Search code examples
rloopslmfactors

Fitting a linear model for every factor in a variable


I have a dataframe containing a long series of measurements relating to forest composition. I would like to fit a linear model for every unique tree species contained in one of these variables, but have been struggling to accomplish this. I have provided my current code approach.

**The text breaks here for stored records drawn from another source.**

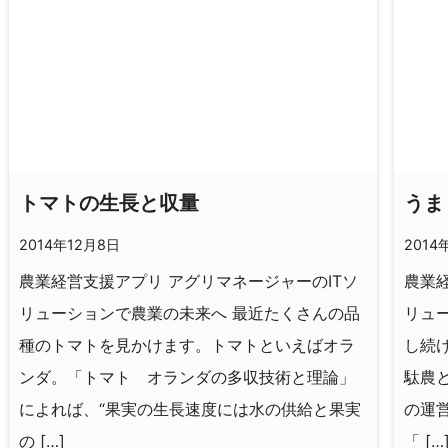
トマトの生長と収量
うま
2014年12月8日
2014
農業経営支援アプリ アグリマネージャーのITソ
農業経
リューションで農業の未来へ 最近たくさんの品
リュ
種のトマトを見かけます。トマトといえばオラ
し続
ンダ。「トマト オランダの多収技術と理論」
駄農
によれば、“果実の生長速度には水の供給と果実
の運
の […]
「 […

for (species in TreeData$SPECIES){
  CurrSpecies <- lm(GROWTH ~ DBH + TOTAL_HGT + BASTAND + BAHW + 
BA_UPPER + BA_MAX + GDD + PCP + TREE_STATU, 
data = TreeData, subset = SPECIES_CO == species)
  path <- paste(".../SUMMARY_", species, ".csv")
  write(capture.output(summary(CurrSpecies)), file = path)
}

Solution

  • One way to extract the coefficient tables using your strategy is like this, using the (built-in) iris dataset as an example:

    for (species in unique(iris$Species)){
      data <- iris[iris$Species==species, ]
      outname <- paste0("output_folder/", species, ".csv")
      fit <- lm(data[["Sepal.Length"]] ~ data[["Sepal.Width"]])
      fit_coefs <- as.data.frame(summary(fit)$coefficients)
      write.csv(fit_coefs, outname)
    }
    

    Also check out the broom:: package, which makes this kind of task quicker and more consistent.

    If you need other parts of the summary, you can play around with extracting and reorganizing different parts of the summary object summary(fit).

    And an important tip: it's important to include a sample of your TreeData df in the original post!